Wrong generative process
gordon-lim opened this issue · 5 comments
Firstly, thank you for the tutorial!
For your generative process, you are "Generating image from noise vector" even though you have already learnt the latent space. This is actually the problem with vanilla autoencoders. The latent space is not learnt so when you just randomly pick a latent vector, chances are it is not within the latent space/one that the decoder doesn't know how to work with.
To do it right, you should 1) sample an image 2) make a forward pass with that image to get a mean and covariance 3) use aforementioned mean and covariance to sample a latent vector
Mathemathically speaking, (hopefully the notation is universal) you are sampling x and using the probabilistic encoder p(z|x) where the given x is the one you just sampled to sample a latent variable. Then that's the latent variable within the latent space which the decoder knows how to work with. And of course, the generated image won't be from the training dataset.
I figured you may have already figured something was wrong considering your generated results so I hope this clear things up.
with torch.no_grad():
x, _ = next(iter(train_loader))
x = x[0]
sampled_x = x.view(1, x_dim)
_, mean, log_var = model.forward(sampled_x)
var = torch.exp(0.5*log_var)
epsilon = torch.rand_like(var)
sampled_z = mean + var*epsilon
generated_images = decoder(sampled_z)
This is some code I used with your notebook to do it the proper way. Hope it makes sense. Thanks again for the tutorial.
May I ask why both of you are using torch.rand_like
, which uses a uniform distribution?
May I ask why both of you are using
torch.rand_like
, which uses a uniform distribution?
oops i thought it was a normal distribution. i didn't catch that. thanks!
Dear @gordon-lim ,
First of all, thank you for leaving this issue.
Yes, right. Strictly speaking, generating images from noise vectors is not generative process of Variational AutoEncoder (VAE).
However, I wanted to show we can even generate image from noise vector (z ~ N(0, I)) (though it is not generative process of VAE) in this tutorial.
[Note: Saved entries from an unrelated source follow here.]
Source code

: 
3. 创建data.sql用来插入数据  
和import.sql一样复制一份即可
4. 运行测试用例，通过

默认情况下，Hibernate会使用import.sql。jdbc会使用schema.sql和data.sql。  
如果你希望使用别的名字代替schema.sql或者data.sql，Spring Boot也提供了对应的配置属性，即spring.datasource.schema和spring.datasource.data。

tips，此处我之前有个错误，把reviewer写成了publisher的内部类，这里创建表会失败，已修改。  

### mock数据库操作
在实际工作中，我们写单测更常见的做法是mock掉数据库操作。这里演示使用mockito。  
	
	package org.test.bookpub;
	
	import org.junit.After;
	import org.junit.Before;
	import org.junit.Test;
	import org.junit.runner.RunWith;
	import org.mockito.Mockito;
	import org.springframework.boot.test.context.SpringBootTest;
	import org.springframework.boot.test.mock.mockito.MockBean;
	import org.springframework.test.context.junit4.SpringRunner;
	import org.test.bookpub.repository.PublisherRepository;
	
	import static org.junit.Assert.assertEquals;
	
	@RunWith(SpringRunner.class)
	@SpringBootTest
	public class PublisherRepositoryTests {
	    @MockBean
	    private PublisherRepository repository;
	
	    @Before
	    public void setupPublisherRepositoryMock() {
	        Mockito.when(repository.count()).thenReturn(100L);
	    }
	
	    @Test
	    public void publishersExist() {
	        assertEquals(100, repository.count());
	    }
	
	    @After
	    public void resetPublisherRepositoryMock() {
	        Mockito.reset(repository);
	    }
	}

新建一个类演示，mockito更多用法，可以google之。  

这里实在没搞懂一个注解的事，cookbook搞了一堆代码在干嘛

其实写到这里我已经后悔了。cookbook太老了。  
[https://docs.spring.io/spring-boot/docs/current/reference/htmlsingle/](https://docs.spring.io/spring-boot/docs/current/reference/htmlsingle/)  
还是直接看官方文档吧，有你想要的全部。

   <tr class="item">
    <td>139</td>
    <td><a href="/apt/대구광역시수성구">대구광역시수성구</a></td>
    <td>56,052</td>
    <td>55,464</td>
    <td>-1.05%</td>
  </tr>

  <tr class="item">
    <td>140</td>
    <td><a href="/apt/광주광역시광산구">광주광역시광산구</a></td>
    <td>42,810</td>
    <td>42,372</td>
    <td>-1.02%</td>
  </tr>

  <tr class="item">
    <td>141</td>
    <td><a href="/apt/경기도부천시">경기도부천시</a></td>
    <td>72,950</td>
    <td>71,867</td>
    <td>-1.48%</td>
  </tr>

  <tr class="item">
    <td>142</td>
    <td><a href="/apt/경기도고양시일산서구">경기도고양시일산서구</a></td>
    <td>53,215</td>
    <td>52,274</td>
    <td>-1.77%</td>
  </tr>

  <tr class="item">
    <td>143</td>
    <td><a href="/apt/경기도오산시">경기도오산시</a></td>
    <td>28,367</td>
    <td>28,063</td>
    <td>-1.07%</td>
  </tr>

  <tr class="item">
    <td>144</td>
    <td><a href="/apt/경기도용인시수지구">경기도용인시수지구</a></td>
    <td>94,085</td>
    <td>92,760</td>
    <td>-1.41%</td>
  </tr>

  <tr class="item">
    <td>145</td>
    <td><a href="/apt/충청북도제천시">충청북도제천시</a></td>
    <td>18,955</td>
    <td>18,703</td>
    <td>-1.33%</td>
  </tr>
In other words, even if we don't know exact p(z|x), we can generate images from noise, since the loss function of training VAE regulates the q(z|x) (simple and tractable posteriors) must close enough to N(0, I). If q(z|x) is close to N(0, I) "enough"(but not tightly close due to posterior collapse problem), N(0, I) may replace the encoder of VAE.
So I wanted to show what I described, and included the wrong generation process. However, I have just realized that someone could got in confusion due to my naive explanation. I will fix my codes as what you suggested.
Again, thank you for your suggestion and comments about this tutorial.
Also, sorry for confussion.
I will edit and explain about the generation process in Jupyter kernel within few days.
Dear @vnmabus ,
We must use Normal distribution.
I didn't catch it since torch.randn_like
and torch.rand_like
are almost same.
Thank you for pointing a severe mistake.
I see. I did suspect it might have been intentional because you otherwise seem to fully understand VAEs. Thank you for the clarification and I look forward to the update.